Consistency-aware evaluation of OLAP queries in replicated data warehouses

  • Authors:
  • Javier García-García;Carlos Ordonez

  • Affiliations:
  • Universidad Nacional Autónoma de México UNAM,, Mexico City, Mexico;University of Houston, Houston, TX, USA

  • Venue:
  • Proceedings of the ACM twelfth international workshop on Data warehousing and OLAP
  • Year:
  • 2009

Quantified Score

Hi-index 0.00

Visualization

Abstract

OLAP tools for distributed data warehouses generally assume underlying replicated tables are up to date. Unfortunately, maintaining updated replicas is difficult due to the inherent tradeoff between consistency and availability. In this paper, we propose techniques to evaluate OLAP queries in distributed data warehouses assuming a lazy replication model. Considering that it may be admissible to evaluate OLAP queries with slightly outdated replicated tables, our technique first efficiently computes the degree of obsolescence of replicated local tables and when such result is acceptable, given an error threshold, then the query is evaluated locally, avoiding the transmission of large tables over the network.

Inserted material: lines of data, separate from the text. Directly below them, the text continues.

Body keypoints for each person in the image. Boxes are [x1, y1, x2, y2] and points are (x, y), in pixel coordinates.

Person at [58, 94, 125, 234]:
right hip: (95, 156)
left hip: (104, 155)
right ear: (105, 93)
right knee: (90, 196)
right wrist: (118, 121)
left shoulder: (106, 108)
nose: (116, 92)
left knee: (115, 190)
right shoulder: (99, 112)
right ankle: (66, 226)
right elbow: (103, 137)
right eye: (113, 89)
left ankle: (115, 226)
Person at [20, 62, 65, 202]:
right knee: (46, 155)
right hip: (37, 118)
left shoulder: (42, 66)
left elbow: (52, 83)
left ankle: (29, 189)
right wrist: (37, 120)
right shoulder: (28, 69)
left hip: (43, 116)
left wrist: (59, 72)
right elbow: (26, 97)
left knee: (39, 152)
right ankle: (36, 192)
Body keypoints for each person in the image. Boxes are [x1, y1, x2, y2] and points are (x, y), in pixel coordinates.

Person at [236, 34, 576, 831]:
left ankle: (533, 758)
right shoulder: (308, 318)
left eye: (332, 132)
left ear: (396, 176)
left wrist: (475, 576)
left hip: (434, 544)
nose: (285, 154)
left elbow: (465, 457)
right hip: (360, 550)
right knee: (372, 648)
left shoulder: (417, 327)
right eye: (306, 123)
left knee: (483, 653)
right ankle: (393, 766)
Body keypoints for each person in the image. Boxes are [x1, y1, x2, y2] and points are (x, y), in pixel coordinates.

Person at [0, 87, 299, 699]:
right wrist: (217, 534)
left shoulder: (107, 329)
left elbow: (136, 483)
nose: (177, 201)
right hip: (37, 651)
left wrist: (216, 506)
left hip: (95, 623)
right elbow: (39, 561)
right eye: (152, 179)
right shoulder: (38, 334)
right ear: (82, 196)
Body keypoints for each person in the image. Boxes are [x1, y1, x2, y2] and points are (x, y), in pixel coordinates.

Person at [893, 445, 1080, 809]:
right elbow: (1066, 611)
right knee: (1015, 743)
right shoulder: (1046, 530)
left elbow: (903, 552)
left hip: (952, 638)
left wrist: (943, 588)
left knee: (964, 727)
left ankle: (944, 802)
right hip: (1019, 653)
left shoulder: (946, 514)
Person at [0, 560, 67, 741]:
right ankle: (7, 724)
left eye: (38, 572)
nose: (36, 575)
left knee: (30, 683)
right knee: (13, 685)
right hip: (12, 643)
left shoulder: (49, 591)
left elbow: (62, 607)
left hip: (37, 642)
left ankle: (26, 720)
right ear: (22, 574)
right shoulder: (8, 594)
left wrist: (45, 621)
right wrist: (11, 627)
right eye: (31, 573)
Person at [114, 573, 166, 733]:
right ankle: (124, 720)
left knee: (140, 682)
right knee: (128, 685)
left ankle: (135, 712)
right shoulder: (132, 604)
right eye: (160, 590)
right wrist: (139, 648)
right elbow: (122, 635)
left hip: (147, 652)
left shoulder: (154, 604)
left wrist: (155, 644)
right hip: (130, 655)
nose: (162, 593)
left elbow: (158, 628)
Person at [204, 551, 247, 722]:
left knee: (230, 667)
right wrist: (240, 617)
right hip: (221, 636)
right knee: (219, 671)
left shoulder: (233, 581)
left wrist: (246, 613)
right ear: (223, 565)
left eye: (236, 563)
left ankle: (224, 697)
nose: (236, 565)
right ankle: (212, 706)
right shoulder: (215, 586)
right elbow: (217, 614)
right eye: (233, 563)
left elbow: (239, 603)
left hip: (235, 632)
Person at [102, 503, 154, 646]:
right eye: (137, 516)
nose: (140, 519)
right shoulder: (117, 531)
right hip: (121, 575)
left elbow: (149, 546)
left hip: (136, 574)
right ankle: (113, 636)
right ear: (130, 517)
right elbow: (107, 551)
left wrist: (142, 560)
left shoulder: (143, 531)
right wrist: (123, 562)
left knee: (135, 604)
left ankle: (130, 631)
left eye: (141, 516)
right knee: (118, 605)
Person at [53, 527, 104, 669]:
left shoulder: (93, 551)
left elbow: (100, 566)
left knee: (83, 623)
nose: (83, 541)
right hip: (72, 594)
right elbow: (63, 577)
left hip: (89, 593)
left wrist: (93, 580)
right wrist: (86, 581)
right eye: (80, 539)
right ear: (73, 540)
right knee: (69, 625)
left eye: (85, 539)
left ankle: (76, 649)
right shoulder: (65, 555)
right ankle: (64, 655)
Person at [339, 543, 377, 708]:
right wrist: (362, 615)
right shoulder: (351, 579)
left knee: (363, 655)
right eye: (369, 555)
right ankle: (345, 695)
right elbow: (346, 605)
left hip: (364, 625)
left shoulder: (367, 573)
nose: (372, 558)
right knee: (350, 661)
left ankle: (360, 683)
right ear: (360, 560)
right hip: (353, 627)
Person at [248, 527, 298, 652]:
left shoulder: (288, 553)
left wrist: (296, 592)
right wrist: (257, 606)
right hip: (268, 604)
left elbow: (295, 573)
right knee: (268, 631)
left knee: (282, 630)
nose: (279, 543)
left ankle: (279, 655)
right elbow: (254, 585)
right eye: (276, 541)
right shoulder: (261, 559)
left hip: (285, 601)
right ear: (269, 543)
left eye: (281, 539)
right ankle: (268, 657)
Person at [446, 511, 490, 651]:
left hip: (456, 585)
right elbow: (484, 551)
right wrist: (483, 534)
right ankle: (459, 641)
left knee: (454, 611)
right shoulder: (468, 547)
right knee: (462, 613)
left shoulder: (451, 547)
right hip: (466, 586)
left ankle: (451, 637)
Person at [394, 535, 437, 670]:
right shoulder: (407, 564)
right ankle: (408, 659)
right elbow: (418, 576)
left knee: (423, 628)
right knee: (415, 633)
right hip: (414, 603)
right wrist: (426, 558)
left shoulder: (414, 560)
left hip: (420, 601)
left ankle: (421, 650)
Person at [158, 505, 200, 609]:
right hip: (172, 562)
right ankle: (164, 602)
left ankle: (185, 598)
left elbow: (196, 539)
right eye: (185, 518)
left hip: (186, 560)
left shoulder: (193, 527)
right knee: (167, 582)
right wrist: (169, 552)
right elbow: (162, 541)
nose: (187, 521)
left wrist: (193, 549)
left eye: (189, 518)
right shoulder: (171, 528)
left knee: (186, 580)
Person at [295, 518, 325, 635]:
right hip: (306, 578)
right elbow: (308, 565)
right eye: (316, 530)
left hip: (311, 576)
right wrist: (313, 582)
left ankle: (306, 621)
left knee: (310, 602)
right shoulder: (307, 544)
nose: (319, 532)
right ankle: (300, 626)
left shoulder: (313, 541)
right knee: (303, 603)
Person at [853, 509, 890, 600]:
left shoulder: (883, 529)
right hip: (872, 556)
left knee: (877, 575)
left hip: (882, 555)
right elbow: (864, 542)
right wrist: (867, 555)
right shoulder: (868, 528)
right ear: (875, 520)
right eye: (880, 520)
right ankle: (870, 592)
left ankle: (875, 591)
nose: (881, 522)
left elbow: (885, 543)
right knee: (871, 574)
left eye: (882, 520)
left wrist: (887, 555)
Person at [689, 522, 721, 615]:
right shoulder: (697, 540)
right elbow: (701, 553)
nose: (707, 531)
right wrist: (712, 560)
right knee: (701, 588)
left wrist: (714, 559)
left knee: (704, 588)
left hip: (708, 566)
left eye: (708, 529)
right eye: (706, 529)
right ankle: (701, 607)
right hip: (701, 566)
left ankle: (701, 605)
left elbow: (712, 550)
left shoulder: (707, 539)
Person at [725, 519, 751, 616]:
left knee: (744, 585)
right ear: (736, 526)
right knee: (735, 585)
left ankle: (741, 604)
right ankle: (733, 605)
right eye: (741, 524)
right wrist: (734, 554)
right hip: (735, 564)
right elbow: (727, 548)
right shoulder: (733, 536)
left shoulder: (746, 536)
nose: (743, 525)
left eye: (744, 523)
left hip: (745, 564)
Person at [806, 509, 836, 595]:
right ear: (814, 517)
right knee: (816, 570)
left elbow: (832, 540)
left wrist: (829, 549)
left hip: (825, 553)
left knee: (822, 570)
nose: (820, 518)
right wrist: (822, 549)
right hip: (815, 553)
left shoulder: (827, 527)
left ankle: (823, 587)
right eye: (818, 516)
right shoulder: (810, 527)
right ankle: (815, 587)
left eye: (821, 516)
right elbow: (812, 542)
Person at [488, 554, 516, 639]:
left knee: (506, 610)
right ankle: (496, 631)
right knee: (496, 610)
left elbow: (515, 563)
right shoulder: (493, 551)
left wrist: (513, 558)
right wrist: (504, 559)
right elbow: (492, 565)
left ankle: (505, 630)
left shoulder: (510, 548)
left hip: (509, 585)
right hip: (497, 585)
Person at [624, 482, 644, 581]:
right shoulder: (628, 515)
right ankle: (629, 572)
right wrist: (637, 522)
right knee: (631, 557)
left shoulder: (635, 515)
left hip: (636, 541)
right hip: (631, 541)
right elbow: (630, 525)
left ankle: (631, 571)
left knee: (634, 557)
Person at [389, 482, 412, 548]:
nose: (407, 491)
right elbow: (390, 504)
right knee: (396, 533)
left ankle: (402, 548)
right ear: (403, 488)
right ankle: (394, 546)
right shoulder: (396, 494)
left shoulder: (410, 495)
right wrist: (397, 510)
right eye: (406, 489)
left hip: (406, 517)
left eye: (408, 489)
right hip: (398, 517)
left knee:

Otherwise, the query can be remotely evaluated less efficiently with the master copy of tables, provided they are stored at a single site. Inconsistency measurement is computed by adapting distributed set reconciliation algorithms to efficiently compute the symmetric difference between the master and replicated tables. Our improved distributed database algorithm has linear communication complexity and cubic time complexity in the size of the symmetric difference, which is expected to be small in a replicated data warehouse. Our technique is independent of the method employed to propagate data warehouse insertions, deletions and updates. We present experiments simulating distributed databases, with different CPU and transmission speeds, showing our method is effective to decide if the query should be evaluated either locally or remotely.